__Short problem a__.
In the records, substitute "site" for "locality" throughout the part that opens with the line containing "genus: Plantago" and closes with the line containing "locality: Dpto. Pando.", leaving everything else unchanged. Give back only those lines.

__Source__.
----------

PA is pretty good on Global South lit so I reckon he's read Dream of Red Chamber. There is an essay of his in the LRB discussing historical fic that pulls in a wide range of novels (Cities of Salt, Buru Quartet)

xyzzzz__, Wednesday, 22 August 2018 11:27 (six years ago)

spectrum begins with a long chapter on reactionary thinkers -- hayek and oakeshott and etc -- which began life as essays in the LRB (i guess they wd have felt odd in the NLR)

mark s, Wednesday, 22 August 2018 11:30 (six years ago)

His essays on India (which unusually I am not sure I read!!) became a book.

And so did US FOREIGN POLICY AND ITS THINKERS after ALREADY occupying an ENTIRE issue of NEW LEFT REVIEW a few months previously.

the pinefox, Wednesday, 22 August 2018 11:31 (six years ago)

we shd post him a print-out of this thread so he can rewrite where necessary (e.g. concerning uncle adolphe and also omitting any discussion of john bayley's opinions on anything)

mark s, Wednesday, 22 August 2018 11:43 (six years ago)

I read all his essays on EU states (incl his essay on Cyprus!) back in the day, and I think that became a book too.

xyzzzz__, Wednesday, 22 August 2018 11:49 (six years ago)

Yes that became a big book.

I didn't read the Cyprus material because it was so vast and I couldn't find any personal interest in Cyprus. There are these rare cases where I can't get excited about PA's work.

The Germany essay in the book appeared in the NLR under the heading 'Land of Ideas?'.

the pinefox, Wednesday, 22 August 2018 11:57 (six years ago)

I'd second the recommendations for The New Old World (that big book w/ the EU essays and Cyprus) and Spectrum. I didn't have much personal interest in Cyprus before but found it a v gripping and fascinating read. Perhaps because I knew least about Cyprus and Turkey, those two chapters were the best parts of the book, though his essays on France and Italy are among his best (imo).

----------

__Record set__.
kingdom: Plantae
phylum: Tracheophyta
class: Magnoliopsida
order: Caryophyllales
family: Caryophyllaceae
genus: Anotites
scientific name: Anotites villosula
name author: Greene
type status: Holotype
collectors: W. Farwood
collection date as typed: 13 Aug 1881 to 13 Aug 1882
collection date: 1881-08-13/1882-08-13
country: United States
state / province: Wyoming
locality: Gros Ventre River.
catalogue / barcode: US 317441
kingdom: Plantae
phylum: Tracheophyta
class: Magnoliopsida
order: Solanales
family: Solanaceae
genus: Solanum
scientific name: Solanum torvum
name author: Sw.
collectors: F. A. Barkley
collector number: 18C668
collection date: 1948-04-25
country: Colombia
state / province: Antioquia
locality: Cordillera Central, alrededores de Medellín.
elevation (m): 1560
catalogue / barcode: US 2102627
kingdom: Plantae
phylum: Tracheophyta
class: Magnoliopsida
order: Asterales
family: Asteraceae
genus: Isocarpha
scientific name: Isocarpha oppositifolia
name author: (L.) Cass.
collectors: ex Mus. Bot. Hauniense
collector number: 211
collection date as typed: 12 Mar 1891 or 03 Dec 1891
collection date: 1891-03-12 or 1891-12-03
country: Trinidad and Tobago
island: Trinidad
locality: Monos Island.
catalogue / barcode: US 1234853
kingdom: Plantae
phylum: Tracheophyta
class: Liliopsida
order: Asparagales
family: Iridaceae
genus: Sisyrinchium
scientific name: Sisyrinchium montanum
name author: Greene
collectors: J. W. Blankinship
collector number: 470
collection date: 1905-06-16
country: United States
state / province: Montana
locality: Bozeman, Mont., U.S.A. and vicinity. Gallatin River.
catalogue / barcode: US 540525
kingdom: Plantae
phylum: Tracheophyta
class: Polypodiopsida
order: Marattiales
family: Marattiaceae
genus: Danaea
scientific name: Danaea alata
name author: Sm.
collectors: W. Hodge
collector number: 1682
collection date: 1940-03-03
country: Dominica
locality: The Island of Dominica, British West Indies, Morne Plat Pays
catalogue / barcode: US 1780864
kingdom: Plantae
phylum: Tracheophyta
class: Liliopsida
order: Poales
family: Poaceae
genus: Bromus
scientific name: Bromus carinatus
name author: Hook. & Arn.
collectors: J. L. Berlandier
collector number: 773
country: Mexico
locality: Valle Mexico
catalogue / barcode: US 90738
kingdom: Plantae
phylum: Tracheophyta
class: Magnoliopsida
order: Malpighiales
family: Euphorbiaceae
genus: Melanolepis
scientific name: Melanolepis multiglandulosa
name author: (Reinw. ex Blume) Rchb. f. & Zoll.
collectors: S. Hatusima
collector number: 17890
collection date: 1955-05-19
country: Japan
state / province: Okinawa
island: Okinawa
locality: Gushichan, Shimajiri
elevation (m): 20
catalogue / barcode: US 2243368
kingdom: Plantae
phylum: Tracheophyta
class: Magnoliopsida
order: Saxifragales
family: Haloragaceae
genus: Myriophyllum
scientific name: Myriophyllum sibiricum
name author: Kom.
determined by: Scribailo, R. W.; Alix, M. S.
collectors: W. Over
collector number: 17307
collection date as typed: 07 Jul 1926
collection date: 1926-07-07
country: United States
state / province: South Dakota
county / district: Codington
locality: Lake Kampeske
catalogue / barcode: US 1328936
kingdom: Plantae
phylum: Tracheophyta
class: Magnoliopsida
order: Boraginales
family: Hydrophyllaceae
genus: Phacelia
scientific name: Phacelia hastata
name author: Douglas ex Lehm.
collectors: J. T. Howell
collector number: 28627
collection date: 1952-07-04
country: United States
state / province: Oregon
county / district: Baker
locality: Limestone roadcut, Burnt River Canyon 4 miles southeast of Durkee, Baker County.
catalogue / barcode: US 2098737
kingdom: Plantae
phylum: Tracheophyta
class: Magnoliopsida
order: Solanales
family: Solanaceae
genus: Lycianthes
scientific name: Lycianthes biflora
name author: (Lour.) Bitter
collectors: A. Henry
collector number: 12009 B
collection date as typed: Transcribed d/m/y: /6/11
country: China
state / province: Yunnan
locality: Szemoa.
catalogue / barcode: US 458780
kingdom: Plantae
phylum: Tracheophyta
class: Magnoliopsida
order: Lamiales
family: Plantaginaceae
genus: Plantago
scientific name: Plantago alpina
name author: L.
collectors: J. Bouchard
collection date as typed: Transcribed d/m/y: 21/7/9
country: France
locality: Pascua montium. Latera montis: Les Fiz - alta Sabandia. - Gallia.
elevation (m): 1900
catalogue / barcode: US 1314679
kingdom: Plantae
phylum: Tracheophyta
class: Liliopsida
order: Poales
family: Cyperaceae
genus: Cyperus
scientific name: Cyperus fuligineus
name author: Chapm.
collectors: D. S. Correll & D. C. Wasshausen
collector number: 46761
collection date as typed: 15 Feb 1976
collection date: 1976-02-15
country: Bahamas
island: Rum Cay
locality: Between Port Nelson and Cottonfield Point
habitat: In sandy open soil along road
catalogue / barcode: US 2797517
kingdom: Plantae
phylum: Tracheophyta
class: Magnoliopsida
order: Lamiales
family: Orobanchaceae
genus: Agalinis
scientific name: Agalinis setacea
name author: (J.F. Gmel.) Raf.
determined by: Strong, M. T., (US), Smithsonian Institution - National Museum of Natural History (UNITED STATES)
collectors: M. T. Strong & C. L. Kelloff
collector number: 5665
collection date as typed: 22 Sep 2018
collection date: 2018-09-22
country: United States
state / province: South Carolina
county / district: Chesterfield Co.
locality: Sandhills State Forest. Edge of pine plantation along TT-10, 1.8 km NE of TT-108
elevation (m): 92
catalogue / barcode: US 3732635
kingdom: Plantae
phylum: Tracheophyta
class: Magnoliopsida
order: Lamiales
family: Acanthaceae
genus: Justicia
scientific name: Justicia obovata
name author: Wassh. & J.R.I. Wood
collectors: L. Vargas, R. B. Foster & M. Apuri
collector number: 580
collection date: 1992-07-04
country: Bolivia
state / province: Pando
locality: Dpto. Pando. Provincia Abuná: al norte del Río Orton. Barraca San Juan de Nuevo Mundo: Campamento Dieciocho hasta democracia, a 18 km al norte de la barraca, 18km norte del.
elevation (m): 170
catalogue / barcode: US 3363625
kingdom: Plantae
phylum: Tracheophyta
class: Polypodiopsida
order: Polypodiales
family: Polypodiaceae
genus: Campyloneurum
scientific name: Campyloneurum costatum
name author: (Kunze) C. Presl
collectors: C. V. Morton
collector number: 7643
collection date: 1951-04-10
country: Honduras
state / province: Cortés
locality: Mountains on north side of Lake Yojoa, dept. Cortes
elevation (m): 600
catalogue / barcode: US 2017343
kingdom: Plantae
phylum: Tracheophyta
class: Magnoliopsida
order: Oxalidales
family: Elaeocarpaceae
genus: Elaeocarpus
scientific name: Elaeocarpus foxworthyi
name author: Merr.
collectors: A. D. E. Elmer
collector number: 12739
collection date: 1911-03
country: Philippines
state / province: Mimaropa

----------

__Short problem b__.
According to the forum thread, under what heading did the Germany essay appear in the NLR?

__Complete answer a__.
genus: Plantago
scientific name: Plantago alpina
name author: L.
collectors: J. Bouchard
collection date as typed: Transcribed d/m/y: 21/7/9
country: France
site: Pascua montium. Latera montis: Les Fiz - alta Sabandia. - Gallia.
elevation (m): 1900
catalogue / barcode: US 1314679
kingdom: Plantae
phylum: Tracheophyta
class: Liliopsida
order: Poales
family: Cyperaceae
genus: Cyperus
scientific name: Cyperus fuligineus
name author: Chapm.
collectors: D. S. Correll & D. C. Wasshausen
collector number: 46761
collection date as typed: 15 Feb 1976
collection date: 1976-02-15
country: Bahamas
island: Rum Cay
site: Between Port Nelson and Cottonfield Point
habitat: In sandy open soil along road
catalogue / barcode: US 2797517
kingdom: Plantae
phylum: Tracheophyta
class: Magnoliopsida
order: Lamiales
family: Orobanchaceae
genus: Agalinis
scientific name: Agalinis setacea
name author: (J.F. Gmel.) Raf.
determined by: Strong, M. T., (US), Smithsonian Institution - National Museum of Natural History (UNITED STATES)
collectors: M. T. Strong & C. L. Kelloff
collector number: 5665
collection date as typed: 22 Sep 2018
collection date: 2018-09-22
country: United States
state / province: South Carolina
county / district: Chesterfield Co.
site: Sandhills State Forest. Edge of pine plantation along TT-10, 1.8 km NE of TT-108
elevation (m): 92
catalogue / barcode: US 3732635
kingdom: Plantae
phylum: Tracheophyta
class: Magnoliopsida
order: Lamiales
family: Acanthaceae
genus: Justicia
scientific name: Justicia obovata
name author: Wassh. & J.R.I. Wood
collectors: L. Vargas, R. B. Foster & M. Apuri
collector number: 580
collection date: 1992-07-04
country: Bolivia
state / province: Pando
site: Dpto. Pando. Provincia Abuná: al norte del Río Orton. Barraca San Juan de Nuevo Mundo: Campamento Dieciocho hasta democracia, a 18 km al norte de la barraca, 18km norte del.

__Complete answer b__.
'Land of Ideas?'